Assassin’s Creed may well be the greatest videogame history-based epic we’ve ever seen. Each chapter finds a way to add nuance and layers to some of history’s most intriguing moments. Full of rich, vibrant characters outshined only by the detailed re-created and authentic historic cityscapes, Assassin’s Creed has become a favorite of gamers and history buffs everywhere due to its intriguing plot and stellar gameplay. So, how does the fourth chapter in this landmark franchise stand up overall?

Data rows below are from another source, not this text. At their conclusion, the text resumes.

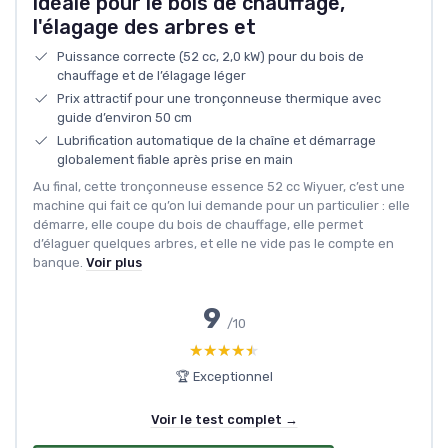
idéale pour le bois de chauffage,
l'élagage des arbres et
Puissance correcte (52 cc, 2,0 kW) pour du bois de
chauffage et de l’élagage léger
Prix attractif pour une tronçonneuse thermique avec
guide d’environ 50 cm
Lubrification automatique de la chaîne et démarrage
globalement fiable après prise en main
Au final, cette tronçonneuse essence 52 cc Wiyuer, c’est une
machine qui fait ce qu’on lui demande pour un particulier : elle
démarre, elle coupe du bois de chauffage, elle permet
d’élaguer quelques arbres, et elle ne vide pas le compte en
banque.
Voir plus
9
/10
★★★★★
★★★★★
🏆 Exceptionnel
Voir le test complet →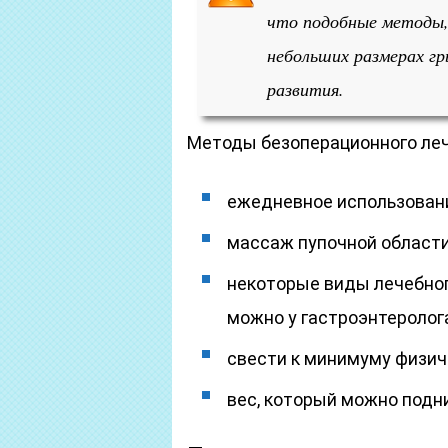
что подобные методы,
небольших размерах гр
развития.
Методы безоперационного леч
ежедневное использовани
массаж пупочной области
некоторые виды лечебног
можно у гастроэнтеролог
свести к минимуму физич
вес, который можно подни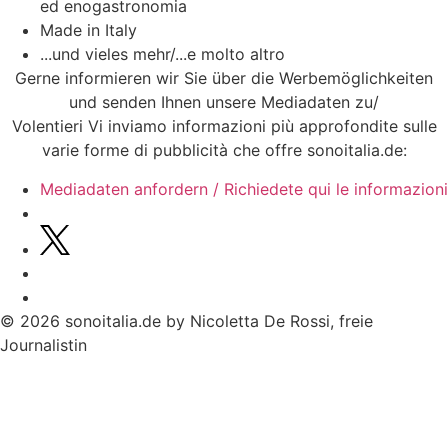
ed enogastronomia
Made in Italy
...und vieles mehr/...e molto altro
Gerne informieren wir Sie über die Werbemöglichkeiten
und senden Ihnen unsere Mediadaten zu/
Volentieri Vi inviamo informazioni più approfondite sulle
varie forme di pubblicità che offre sonoitalia.de:
Mediadaten anfordern / Richiedete qui le informazioni
© 2026 sonoitalia.de by Nicoletta De Rossi, freie
Journalistin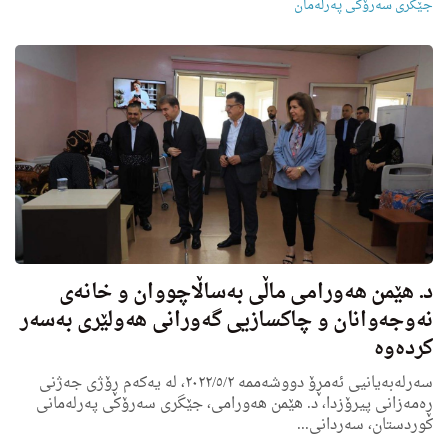
جێگری سەرۆکی پەرلەمان
د. هێمن هه‌ورامی ماڵی به‌ساڵاچووان و خانه‌ى
نه‌وجه‌وانان و چاكسازیى گه‌ورانی هه‌ولێرى به‌سه‌ر
كرده‌وه‌
سه‌رله‌به‌یانیی ئه‌مڕۆ دووشه‌ممه‌ ٢٠٢٢/٥/٢، له‌ یه‌كه‌م ڕۆژی جه‌ژنی
ڕه‌مه‌زانی پیرۆزدا، د. هێمن هه‌ورامی، جێگرى سه‌رۆكی په‌رله‌مانی
كوردستان، سه‌ردانی...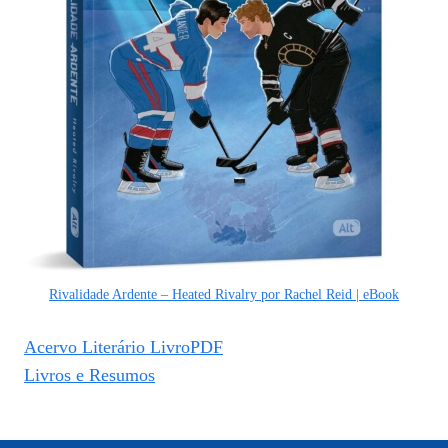
Rivalidade Ardente – Heated Rivalry por Rachel Reid | eBook
Acervo Literário LivroPDF
Livros e Resumos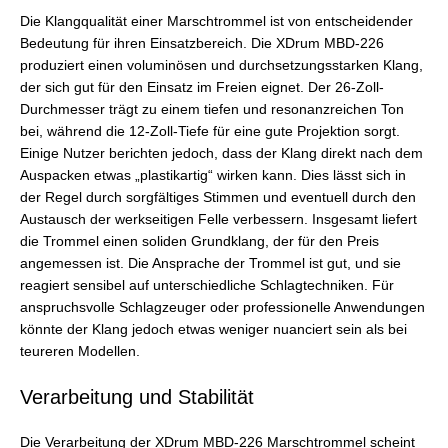
Die Klangqualität einer Marschtrommel ist von entscheidender
Bedeutung für ihren Einsatzbereich. Die XDrum MBD-226
produziert einen voluminösen und durchsetzungsstarken Klang,
der sich gut für den Einsatz im Freien eignet. Der 26-Zoll-
Durchmesser trägt zu einem tiefen und resonanzreichen Ton
bei, während die 12-Zoll-Tiefe für eine gute Projektion sorgt.
Einige Nutzer berichten jedoch, dass der Klang direkt nach dem
Auspacken etwas „plastikartig“ wirken kann. Dies lässt sich in
der Regel durch sorgfältiges Stimmen und eventuell durch den
Austausch der werkseitigen Felle verbessern. Insgesamt liefert
die Trommel einen soliden Grundklang, der für den Preis
angemessen ist. Die Ansprache der Trommel ist gut, und sie
reagiert sensibel auf unterschiedliche Schlagtechniken. Für
anspruchsvolle Schlagzeuger oder professionelle Anwendungen
könnte der Klang jedoch etwas weniger nuanciert sein als bei
teureren Modellen.
Verarbeitung und Stabilität
Die Verarbeitung der XDrum MBD-226 Marschtrommel scheint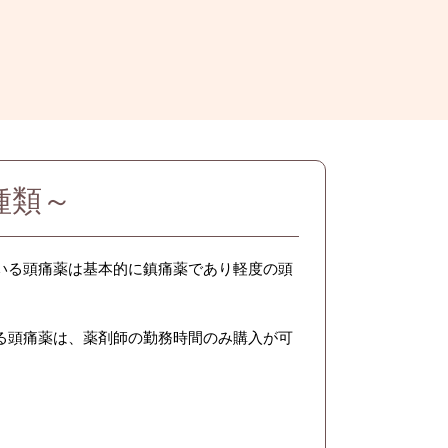
種類～
いる頭痛薬は基本的に鎮痛薬であり軽度の頭
る頭痛薬は、薬剤師の勤務時間のみ購入が可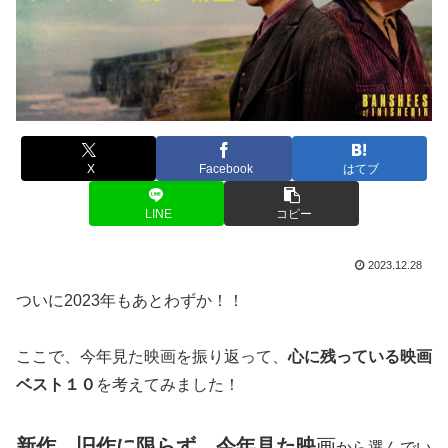
X
Facebook
はてブ
LINE
コピー
2023.12.28
ついに2023年もあとわずか！！
ここで、今年見た映画を振り返って、
心に残っている映画
ベスト１０
を考えてみました！
新作、旧作に限らず、今年見た映
画
から選んでい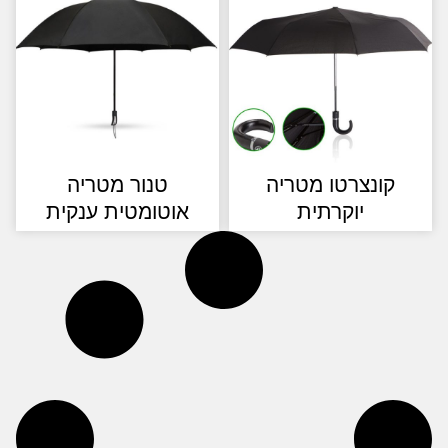
קונצרטו מטריה
טנור מטריה
יוקרתית
אוטומטית ענקית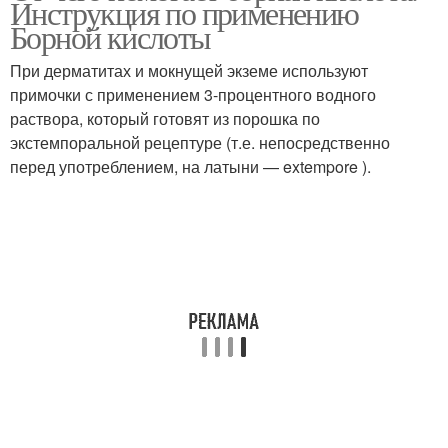
Инструкция по применению
кислотой
кислотой
Борной кислоты
При дерматитах и мокнущей экземе используют
Кислоты для
примочки с применением 3-процентного водного
Кислоты для глаз
уничтожения
раствора, который готовят из порошка по
экстемпоральной рецептуре (т.е. непосредственно
перед употреблением, на латыни — extempore ).
Кислота в ухо
Кислоты от муравьев
Кислоты для
Кислоты для кожи
улучшения
Кислоты в огороде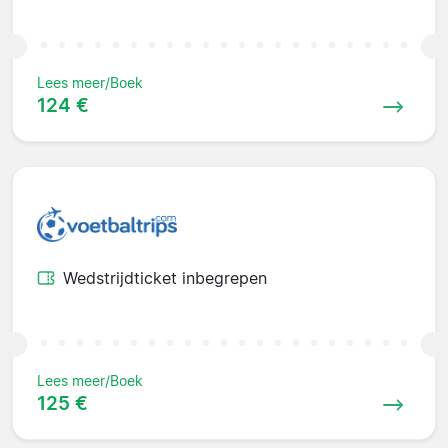
Lees meer/Boek
124 €
Wedstrijdticket inbegrepen
Lees meer/Boek
125 €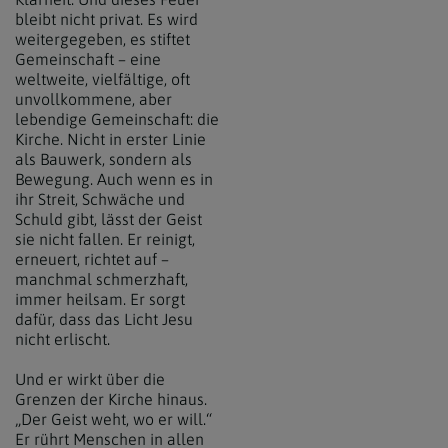
bleibt nicht privat. Es wird
weitergegeben, es stiftet
Gemeinschaft – eine
weltweite, vielfältige, oft
unvollkommene, aber
lebendige Gemeinschaft: die
Kirche. Nicht in erster Linie
als Bauwerk, sondern als
Bewegung. Auch wenn es in
ihr Streit, Schwäche und
Schuld gibt, lässt der Geist
sie nicht fallen. Er reinigt,
erneuert, richtet auf –
manchmal schmerzhaft,
immer heilsam. Er sorgt
dafür, dass das Licht Jesu
nicht erlischt.
Und er wirkt über die
Grenzen der Kirche hinaus.
„Der Geist weht, wo er will.“
Er rührt Menschen in allen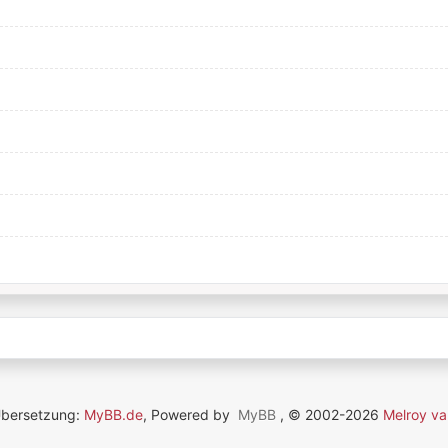
Übersetzung:
MyBB.de
, Powered by
MyBB
, © 2002-2026
Melroy va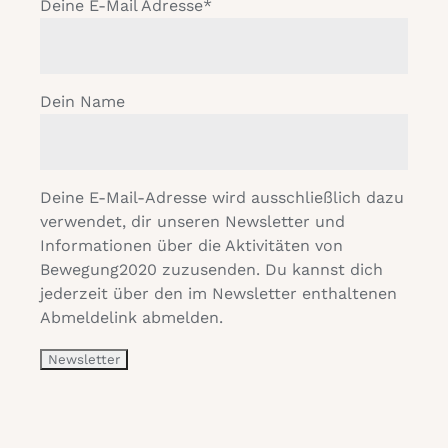
Deine E-Mail Adresse*
Dein Name
Deine E-Mail-Adresse wird ausschließlich dazu
verwendet, dir unseren Newsletter und
Informationen über die Aktivitäten von
Bewegung2020 zuzusenden. Du kannst dich
jederzeit über den im Newsletter enthaltenen
Abmeldelink abmelden.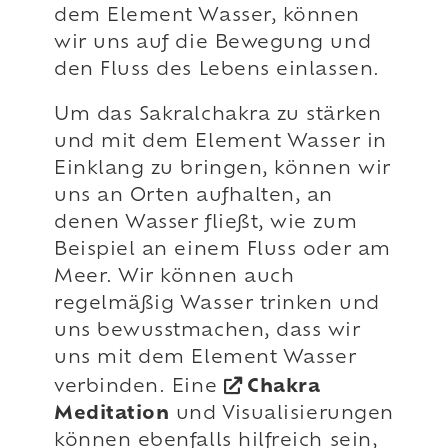
dem Element Wasser, können
wir uns auf die Bewegung und
den Fluss des Lebens einlassen.
Um das Sakralchakra zu stärken
und mit dem Element Wasser in
Einklang zu bringen, können wir
uns an Orten aufhalten, an
denen Wasser fließt, wie zum
Beispiel an einem Fluss oder am
Meer. Wir können auch
regelmäßig Wasser trinken und
uns bewusstmachen, dass wir
uns mit dem Element Wasser
verbinden. Eine
Chakra
Meditation
und Visualisierungen
können ebenfalls hilfreich sein,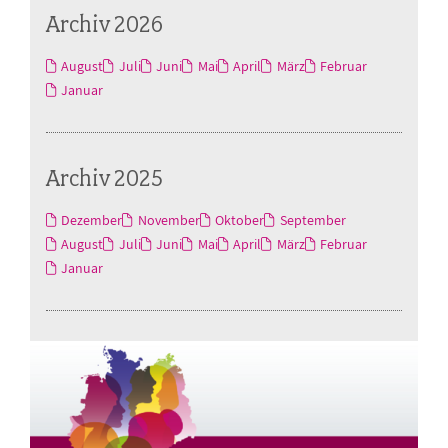
Archiv 2026
August
Juli
Juni
Mai
April
März
Februar
Januar
Archiv 2025
Dezember
November
Oktober
September
August
Juli
Juni
Mai
April
März
Februar
Januar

Revelations picks up shortly after the end of Brotherhood. Modern-day protagonist Desmond Miles’ extended use of the Animus has left him in a coma; trapped inside the program, he must continue experiencing his ancestors’ memories in hopes of finding a way out of the machine to which he’s been tethered. As all this unfolds, Desmond experiences an Ezio adventure from later in his life that will see his Florentine ancestor travel to Ottoman Constantinople in the hopes of finding five keys to unlock a long hidden Altaïr library. In the process, Ezio has his own Desmond-like experience, as he uses these artifacts to relieve key moments in the Syrian assassin’s life—and begins to unravel the mystery that’s come together over the first three games of the series.

Though the narrative’s ostensibly always revolved around Desmond as he tries to learn what his ancestors knew, these games have always really been about the characters you play as in the past—so this is still primarily Ezio’s story. Revelations wraps up his tale beautifully—but, in true Assassin’s Creed fashion, it still leaves the door open for so many more potential twists down the line. Not to mention that by revisiting Altaïr as Ezio, we really get a sense of how all the characters are interconnected—and can now appreciate Ezio and Altaïr for their stark differences: Altaïr’s quicker on his feet, while Ezio feels heavier and more powerful.

Assassin’s Creed isn’t just about the story, though—it’s also about the amazing simulations of historical locales. Revelations doesn’t falter on this end: Constantinople looks straight out of a history book, and you can even pick out spices in the marketplace while clearly seeing just how unkind age has been to dear old Ezio. This is a testament to how long Ubisoft’s been working with their engine; they can now get every drop of juice out of it to provide a trio of tremendously different settings. Whether it’s Altaïr’s 13th-century Masyaf, Ezio’s warm, vibrant 1500s Constantinople, or a TRON-like VR world that Desmond works his way through, Revelations delivers the visual goods.

But one other key addition just doesn’t jibe with me. In Brotherhood, Ezio had to conquer Templar towers in order to help quash the Order’s presence in various areas. That element’s returned, but there’s a new wrinkle in Revelations: Templars can now retake the areas they lose. Ezio, taking on more of a commanding-general role, guides various types of assassins around rooftops and barricades streets to subdue advancing enemy waves. A good idea in theory, but it’s implemented via a tower-defense mechanic—which works in Flash-based games, but not so much in Assassin’s Creed. Though the conceit makes sense in the context of Revelations—after all, Ezio’s getting up there in years and can’t risk taking on 20 Templars at once—it still feels like the developers tried to cram in too many different elements at once. Aside from this odd addition, the rest of the game stays relatively similar for Ezio, aside from the hookblade providing zipline assassinations—which never get old—and a variety of new bombs that provide some interesting effects depending on how they’re utilized.

Revelations’ multiplayer definitely takes a step forward for the franchise, though, and it’s one of the more novel online experiences available. You’ll play dual roles as both a killer and as a detective trying to sniff out enemies—that, combined with new play modes, will keep this game in your system for quite some time. In the end, Revelations gets the Assassin’s Creed formula as right as any entry before it—a compelling story tempered by familiar, entertaining gameplay makes this the latest and greatest chapter in this ongoing gaming epic.

SUMMARY: Ezio’s tale wraps up beautifully in this final chapter of his trilogy, but elements like a tower-defense minigame seem out of place.

  • THE GOOD: An epic, fitting conclusion to Ezio’s trilogy
  • THE BAD: New tower-defense element works but feels out of place
  • THE UGLY: The salt-and-pepper look isn’t very flattering on Ezio

SCORE: 9.0

Assassin’s Creed: Revelations is available on Xbox 360, PlayStation 3, and PC. Primary version reviewed was on the Xbox 360.